En réalité, j’ai toujours voulu faire ça, depuis très jeune. Mais malheureusement en Afrique, on n’a pas forcément les mêmes moyens et procédés de formation pour les entraîneurs. C’était assez obscur et ma famille était réticente à ce sujet, donc j’ai fait autre chose, un parcours scolaire assez classique : scolaire, terminale S, école supérieure … Mais le destin m’a rattrapé et c’est une heureuse coïncidence qui m’a mis en contact avec Alexandre Monier au Paris FC, et qui a tout lancé.
Comment imaginez-vous le futur ?
Je suis bien à Montrouge, on commence un nouveau projet sur la formation, j’aimerais faire monter les équipes de jeunes au plus haut niveau de compétition possible. Par exemple, aller chercher les U19 Nationaux (l’équipe évolue pour le moment dans le championnat de R2). A long terme, je suis plus sur la démarche de rentrer d'où je viens, en Afrique et contribuer à la formation et au développement de jeunes joueurs là bas. Je suis vraiment plus dans cette optique que dans celle d’intégrer une structure professionnelle ici en France.
Entraîner des seniors est une chose qui pourrait vous tenter ?
J’ai déjà encadré des seniors dans le cadre de la préparation physique ici à Montrouge et pourquoi pas le faire en tant qu’entraîneur principal, mais je pense que cela est intéressant qu’à partir d’un certain niveau uniquement. J’ai plus l’ambition d’aller chercher les U19 Nationaux avec mon club, c’est plus cela qui me titille et me motive que de me projeter vers les seniors.
Samy Mandessi-Bell, toujours au plus près de ses joueurs
Il y a également une part importante du social dans votre travail, pouvez-vous en parler ?

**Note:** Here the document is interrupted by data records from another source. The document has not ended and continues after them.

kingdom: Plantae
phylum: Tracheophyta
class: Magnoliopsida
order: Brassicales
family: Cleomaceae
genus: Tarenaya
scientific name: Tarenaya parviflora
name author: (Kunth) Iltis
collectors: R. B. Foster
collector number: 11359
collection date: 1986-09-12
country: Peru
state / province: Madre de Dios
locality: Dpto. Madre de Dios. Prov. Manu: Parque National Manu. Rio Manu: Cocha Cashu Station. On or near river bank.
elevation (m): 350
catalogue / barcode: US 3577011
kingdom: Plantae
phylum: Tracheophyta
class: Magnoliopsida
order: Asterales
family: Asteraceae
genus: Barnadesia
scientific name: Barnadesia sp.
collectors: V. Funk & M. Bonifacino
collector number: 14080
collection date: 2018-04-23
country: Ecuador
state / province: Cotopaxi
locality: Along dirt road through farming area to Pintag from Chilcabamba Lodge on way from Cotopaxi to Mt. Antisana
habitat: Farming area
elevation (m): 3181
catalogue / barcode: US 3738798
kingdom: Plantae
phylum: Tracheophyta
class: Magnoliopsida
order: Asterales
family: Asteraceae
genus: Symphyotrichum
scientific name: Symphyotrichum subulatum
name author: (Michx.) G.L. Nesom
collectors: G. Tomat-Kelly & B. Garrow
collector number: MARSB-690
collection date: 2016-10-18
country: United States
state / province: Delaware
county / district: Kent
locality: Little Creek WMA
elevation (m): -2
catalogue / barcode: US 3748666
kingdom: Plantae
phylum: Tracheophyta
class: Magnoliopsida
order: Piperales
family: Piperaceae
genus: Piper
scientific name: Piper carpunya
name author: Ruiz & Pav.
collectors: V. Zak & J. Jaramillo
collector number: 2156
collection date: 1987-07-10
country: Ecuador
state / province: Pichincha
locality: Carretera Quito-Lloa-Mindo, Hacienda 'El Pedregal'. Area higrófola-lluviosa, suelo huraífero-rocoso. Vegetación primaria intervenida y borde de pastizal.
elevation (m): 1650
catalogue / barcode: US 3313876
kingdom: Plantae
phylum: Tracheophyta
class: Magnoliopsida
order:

C’est important à tous les niveaux, même chez les pro d’ailleurs. Les joueurs ont besoin d’un accompagnement et d’un suivi, il y a des périodes qui sont moins faciles que d’autres, il y a aussi des problèmes extra-sportifs. On tombe parfois sur des jeunes qui ont des soucis de logement ou des difficultés à manger ou s’habiller, on doit donc forcément le prendre en compte. Le fait que je sois à plein temps depuis plusieurs années me permet de dégager du temps pour tous ses jeunes qui ont besoin qu’un peu plus que d’une séance terrain. C’est très enrichissant.
Je vous laisse le mot de la fin …
Je voudrais juste vous remercier pour ce que vous faites car c’est toujours intéressant de s’enrichir du parcours des autres coaches de la région. Continuez comme cela Actufoot.